If my silent God has deserted me,where else was I to turn ? In utter despondency I cried bitterly.Then suddenly my eyes fell on an open Bible and certain verses in Genesis 22 came into view.Verses from 22: 2 onwards read as follows "And he said "Take now thy son, whom thou lovest, and go into the land of Moriah; and offer him there for a burnt offering upon one of the mountains which I will show you." I knew then with absolute certainity that God was asking for my daughter.My mind was suddenly clear as never before, and I realised that I had been placing my love for my little girl above my love for God.I had been asking for my will.My will only.Not God's.I had been manipulating God and I'd been doing all the "right things" so he would be required to answer my prayers.I realised that only total submission to God's sovereign will would do.

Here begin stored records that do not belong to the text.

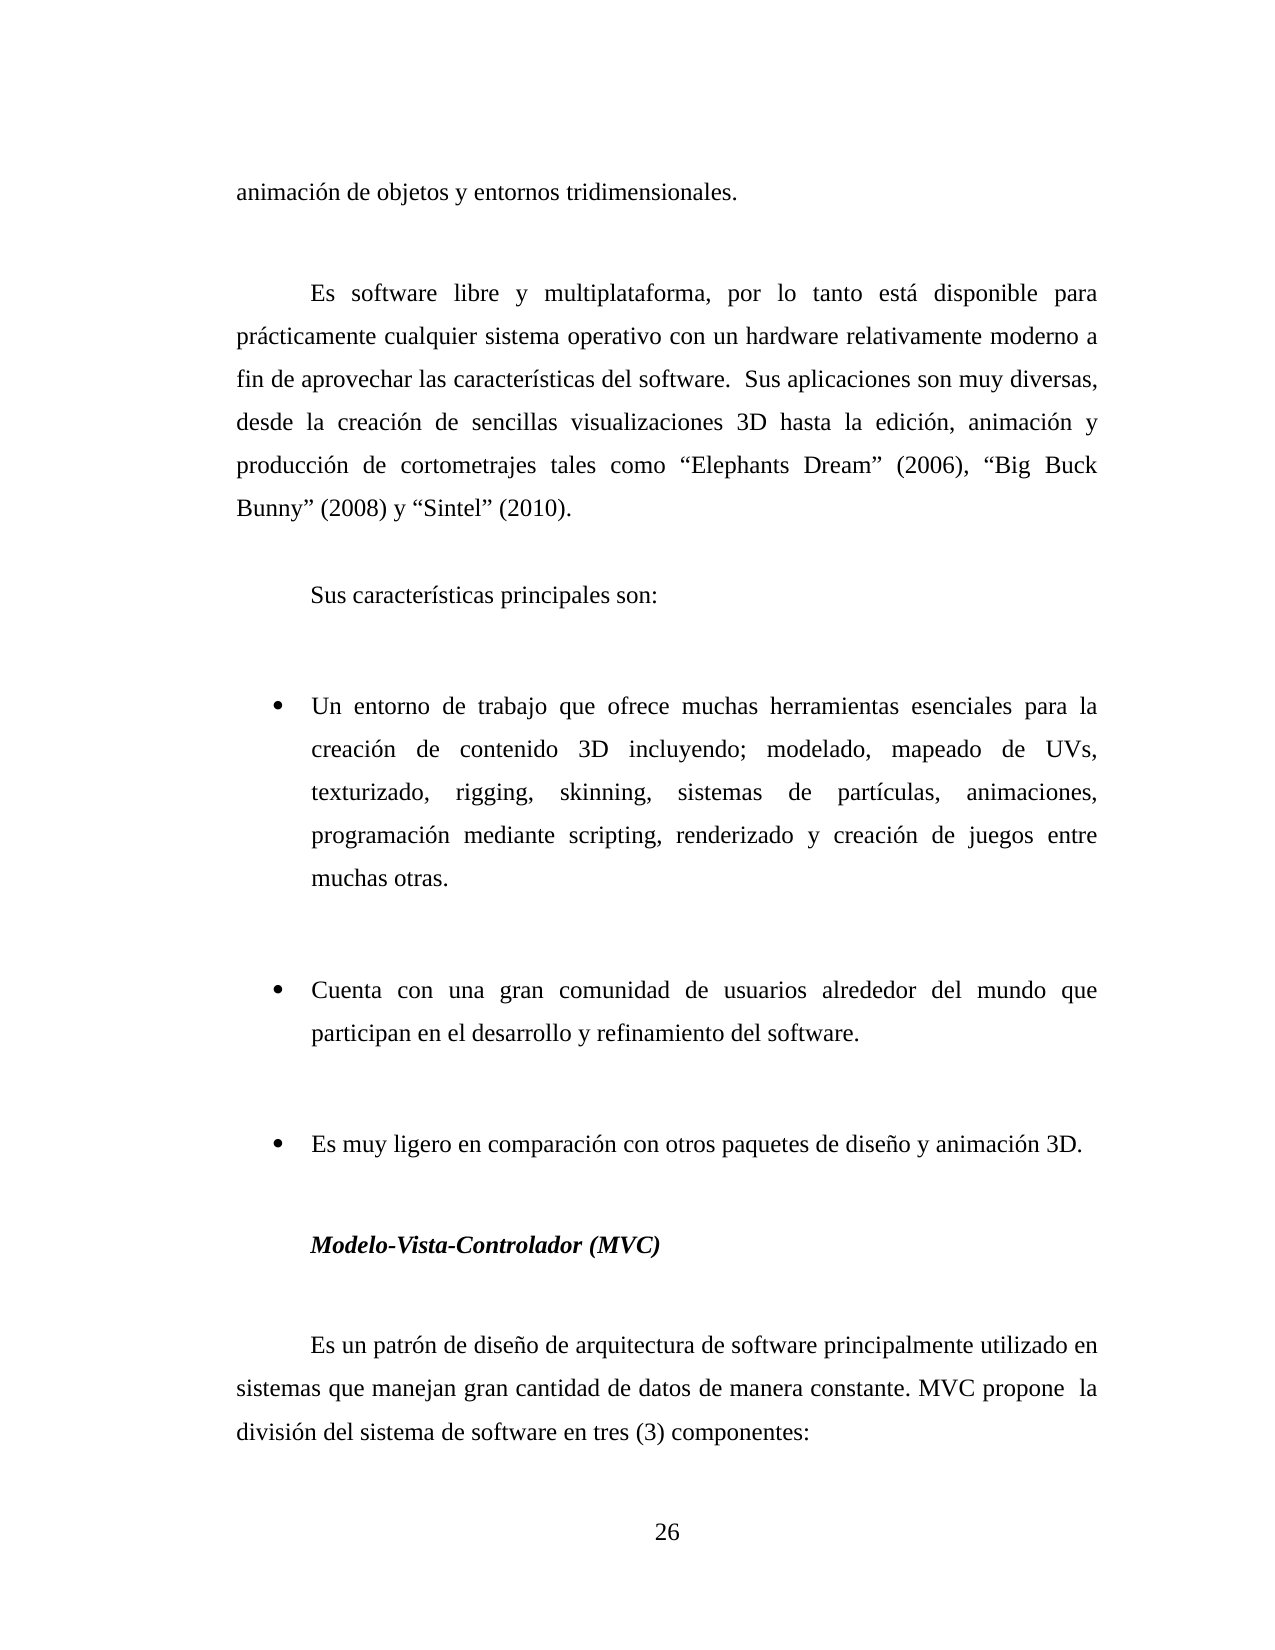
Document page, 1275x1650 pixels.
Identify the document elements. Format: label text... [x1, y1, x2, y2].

list Es muy ligero en comparación con otros paquetes de diseño y animación 3D. [274, 1129, 1098, 1158]
text Sus características principales son: [236, 580, 1098, 608]
text Modelo-Vista-Controlador (MVC) [236, 1230, 1098, 1258]
text animación de objetos y entornos tridimensionales. [236, 177, 1098, 206]
list Un entorno de trabajo que ofrece muchas herramientas esenciales para la creación de contenido 3D incluyendo; modelado, mapeado de UVs, texturizado, rigging, skinning, sistemas de partículas, animaciones, programación mediante scripting, renderizado y creación de juegos entre muchas otras. [274, 691, 1098, 892]
list Cuenta con una gran comunidad de usuarios alrededor del mundo que participan en el desarrollo y refinamiento del software. [274, 975, 1098, 1047]
text Es un patrón de diseño de arquitectura de software principalmente utilizado en sistemas que manejan gran cantidad de datos de manera constante. MVC propone la división del sistema de software en tres (3) componentes: [236, 1330, 1098, 1445]
text Es software libre y multiplataforma, por lo tanto está disponible para prácticamente cualquier sistema operativo con un hardware relativamente moderno a fin de aprovechar las características del software. Sus aplicaciones son muy diversas, desde la creación de sencillas visualizaciones 3D hasta la edición, animación y producción de cortometrajes tales como “Elephants Dream” (2006), “Big Buck Bunny” (2008) y “Sintel” (2010). [236, 278, 1098, 522]
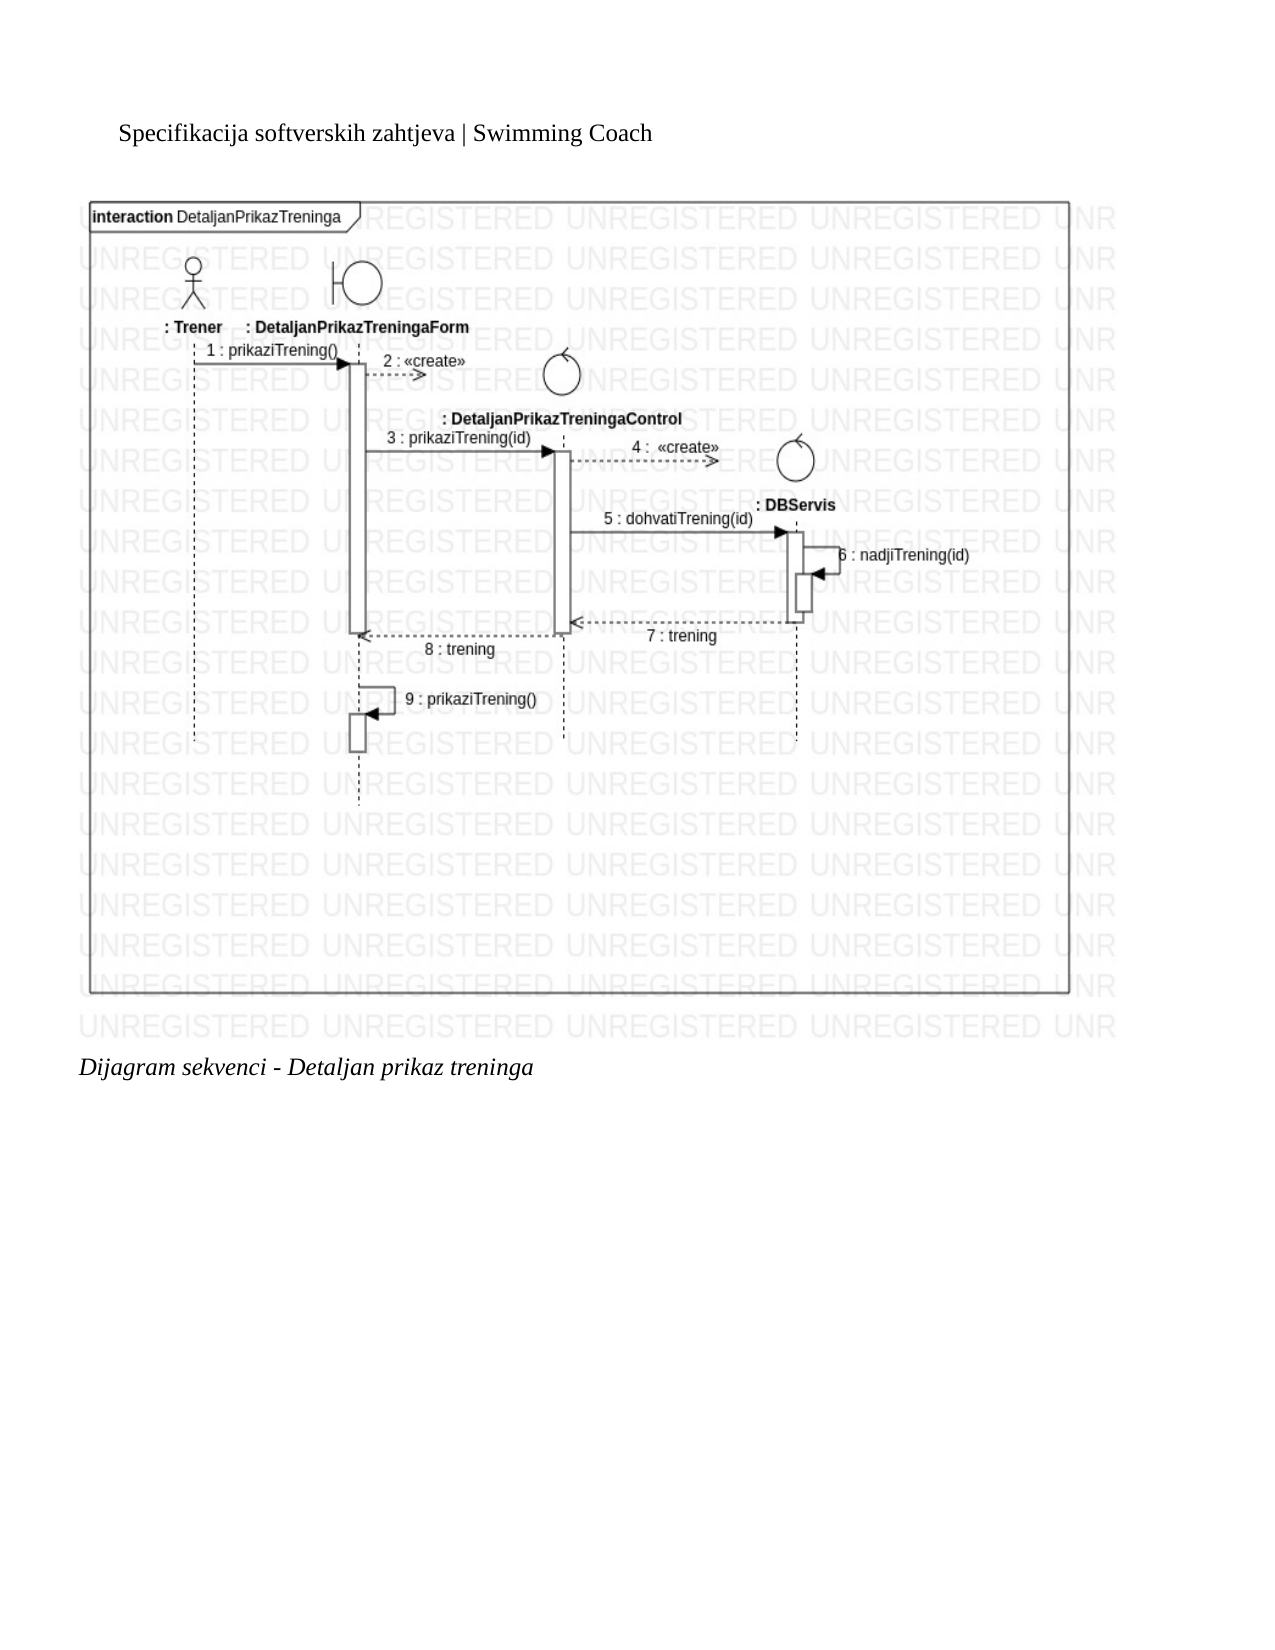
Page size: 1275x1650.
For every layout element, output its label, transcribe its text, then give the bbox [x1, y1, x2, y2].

text Dijagram sekvenci - Detaljan prikaz treninga [78, 189, 1196, 1081]
picture [78, 189, 1118, 1047]
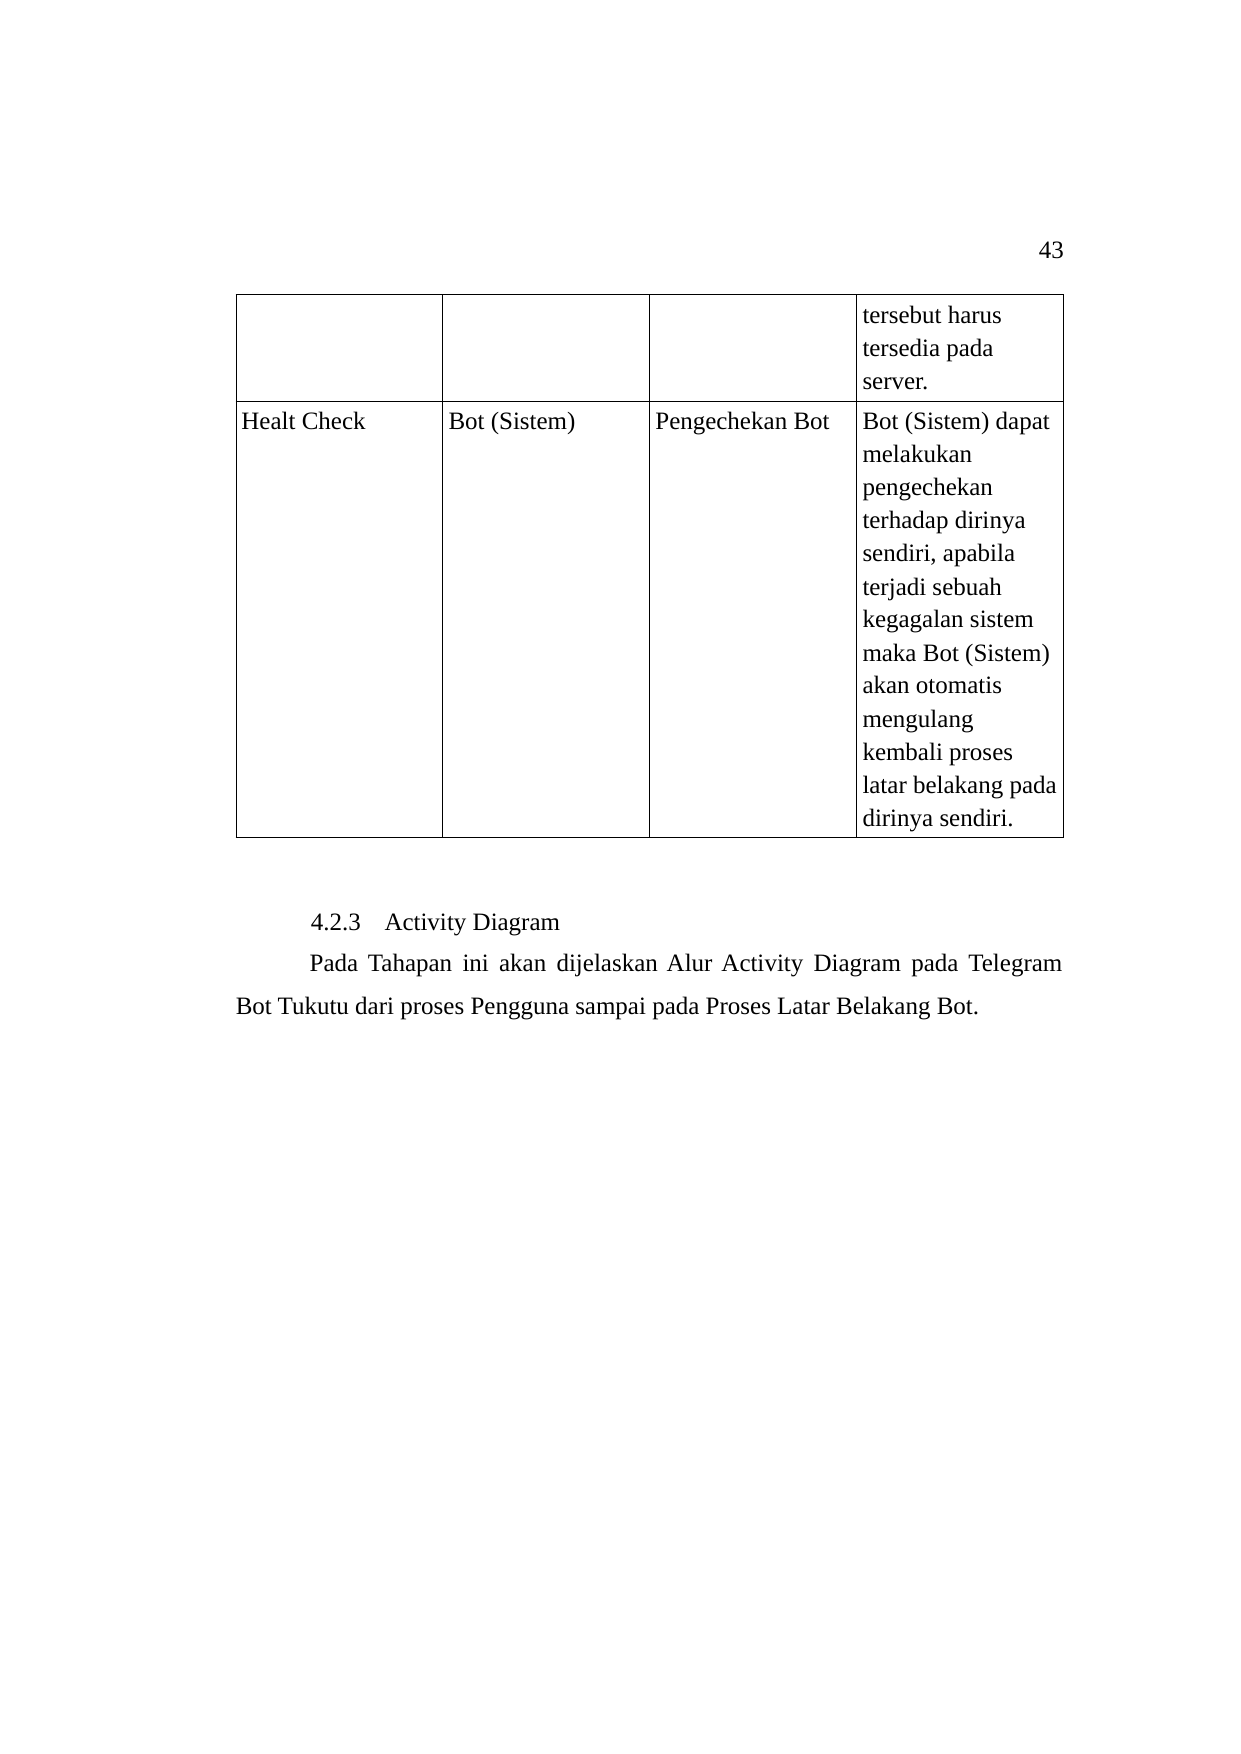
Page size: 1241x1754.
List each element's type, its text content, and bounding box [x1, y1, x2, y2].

table_cell tersebut harus tersedia pada server. [857, 295, 1063, 401]
table_cell Healt Check [237, 402, 442, 837]
table_cell [237, 295, 442, 401]
table_cell Bot (Sistem) dapat melakukan pengechekan terhadap dirinya sendiri, apabila terjadi sebuah kegagalan sistem maka Bot (Sistem) akan otomatis mengulang kembali proses latar belakang pada dirinya sendiri. [857, 402, 1063, 837]
table_cell Bot (Sistem) [443, 402, 649, 837]
table_cell Pengechekan Bot [650, 402, 856, 837]
table_cell [443, 295, 649, 401]
subtitle Activity Diagram [311, 907, 1063, 936]
text Pada Tahapan ini akan dijelaskan Alur Activity Diagram pada Telegram Bot Tukutu dari proses Pengguna sampai pada Proses Latar Belakang Bot. [236, 948, 1063, 1019]
table_cell [650, 295, 856, 401]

Mentally I constructed a sacrificial altar and offered my only child to God saying "O my Lord,I place my trust in you.If you are going to take my child, take her.Forgive me Lord for my lack of trust and obedience.I dont understand why you allowed these troubles, but I do love and trust you. Help me in the time ahead."
A profound peace filled me.I would rest in the perfect will of God for my life.I let go off all my anger and fear.
Six weeks later I took my daughter for a check-up.My daughter had not been ill during those six weeks. She was bright and energetic.The doctor was amazed "I'v never seen anything like this.Your child's white blood cell count is absolutely normal.This is impossible.It could'nt have changed so quickly."
But it had.And in my heart I knew why.As Isaac had been returned to Abraham,so had  my little girl  been returned to me.My Lord was the Great Physician and a Father to be trusted !
 
What about you ? Are  you going through severe trials ? And God seems to be so distant and cold.Your repeated prayers are not getting answered ?  Do not be anxious.Just relax and trust in God.He really cares for you.Luke 6:32 says ".....your heavenly Father knows that you need all these things." and again in Luke 7:11 "If you then who are evil,know how to give good gifts to your children,how much more will your Father in heaven give good things to those who ask him."
Sometimes God delays.But all for a good purpose.He knows best.He will never allow the boat to sink.Just remind God,trust in him.relax and wait it out with confidence.You work hard and do your best and God will do the rest.You need not pray feverishly or anxiously, just surrender all your anxieties and worries to God with trust and He will take care.God is bigger than your problems or your enemies.